As of our post-cancellation chat, Pierattoni had not heard much from BNP Paribas Open staffers regarding any help they may provide to the disenfranchised vendors.
“It’s too early for them,” she said. “Look, they’re still licking their wounds, too. Trust me: They’re still in their decision-making process. When I got the phone call, they said I should send them an email with all my questions, and they’d get back to me as soon as they can.
“Everybody is overwhelmed, and honestly, everybody is still trying to wrap their heads around this and unwind, and hopefully, they’re thinking about how to make it right. Personally, I can’t imagine that we’re all going to take this hit. Maybe we won’t be reimbursed for everything we’ve lost, but hopefully something.
“My biggest heartache in all of this is the money that my employees are going to lose. They count on this money. It helps get them through their summer. We had people who came from outside the state and had taken time away from their regular employment to come here and work the tennis weeks. They do that because they love working for us; they love the tennis tournament, and they know they make good money. So, it’s worth it to them. Now they have to go home, and they won’t have their job until they get back on the schedule, because their position has been filled (temporarily). So I’m really hoping that there’s some compensation for my employees.”
Pierattoni emphasized that it’s her employees—her team, as she calls them—who have made this annual opportunity a reality for the local favorite.
“I’d like to emphasize that it’s a huge team effort,” she said. “I couldn’t do it without my staff, and I have an incredible staff. Here’s an example: Last year, we lost one of our main cooks who comes in (from out of town) just to work this event. He couldn’t make it because his daughter became seriously ill.
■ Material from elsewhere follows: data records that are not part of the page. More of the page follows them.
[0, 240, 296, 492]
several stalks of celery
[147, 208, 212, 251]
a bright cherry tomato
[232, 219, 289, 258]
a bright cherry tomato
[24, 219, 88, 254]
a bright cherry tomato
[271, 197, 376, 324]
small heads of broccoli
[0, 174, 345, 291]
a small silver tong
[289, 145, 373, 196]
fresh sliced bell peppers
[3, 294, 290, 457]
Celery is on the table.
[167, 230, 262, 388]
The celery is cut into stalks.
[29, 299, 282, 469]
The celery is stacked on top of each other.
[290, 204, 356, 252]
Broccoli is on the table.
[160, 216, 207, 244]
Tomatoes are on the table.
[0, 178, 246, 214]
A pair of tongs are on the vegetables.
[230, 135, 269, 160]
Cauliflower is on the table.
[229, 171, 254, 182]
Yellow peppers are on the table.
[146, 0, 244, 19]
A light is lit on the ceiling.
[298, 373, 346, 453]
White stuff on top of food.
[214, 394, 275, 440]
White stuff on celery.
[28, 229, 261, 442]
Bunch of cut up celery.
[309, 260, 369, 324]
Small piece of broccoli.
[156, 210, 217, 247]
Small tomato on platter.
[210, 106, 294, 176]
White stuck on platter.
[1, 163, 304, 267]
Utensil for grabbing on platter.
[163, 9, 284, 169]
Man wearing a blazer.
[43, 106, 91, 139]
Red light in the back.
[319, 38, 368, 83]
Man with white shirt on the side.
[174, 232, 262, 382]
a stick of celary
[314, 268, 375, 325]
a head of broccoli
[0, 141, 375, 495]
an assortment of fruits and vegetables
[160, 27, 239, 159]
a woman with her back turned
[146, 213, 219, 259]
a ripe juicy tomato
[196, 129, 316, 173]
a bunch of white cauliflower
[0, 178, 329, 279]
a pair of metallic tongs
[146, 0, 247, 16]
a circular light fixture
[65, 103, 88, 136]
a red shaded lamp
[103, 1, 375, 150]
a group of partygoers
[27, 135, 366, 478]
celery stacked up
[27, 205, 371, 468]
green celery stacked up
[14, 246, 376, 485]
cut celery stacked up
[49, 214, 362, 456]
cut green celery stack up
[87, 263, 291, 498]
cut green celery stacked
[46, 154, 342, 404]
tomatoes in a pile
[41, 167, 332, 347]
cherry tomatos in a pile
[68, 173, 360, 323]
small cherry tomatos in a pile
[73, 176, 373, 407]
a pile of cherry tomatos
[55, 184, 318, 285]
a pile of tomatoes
But it was amazing that, within 24 hours, we had a solution, because the rest of the staff just pulled together and said, ‘We’re going to make it happen.’
“I don’t want to be cocky, but we’re in a class of our own,” Pierattoni added. “You know that we were the only all-girl team out there. We’re a mother-daughter team, and I did take a lot of satisfaction and pride from that.”
Pierattoni’s daughter, Lea Tubberville, is an integral part of the family business operations. Her husband, Piero, passed away less than two years ago.
“I run my restaurant with heart,” she said. “Even though I think we run a great business, the people I hire have heart, and everybody who works (with us) loves it.”
Before the tournament’s cancellation, Pierattoni expressed joy about her restaurant’s participation in the BNP Paribas Open.
“We serve like 10,000 people in the two weeks. It’s nuts!” Pierattoni said. “There’s a vibe out there that’s contagious. It’s exciting. It’s like being in a circus tent. I’ve never put on a circus, but I bet it’s kind of like the same thing, where everybody’s working together to make the show happen. I feel very honored and proud that we can be a part of it. We make good money out there, and not all places do. I think (the tournament) is happy to partner with us, and we’re happy to make it happen.”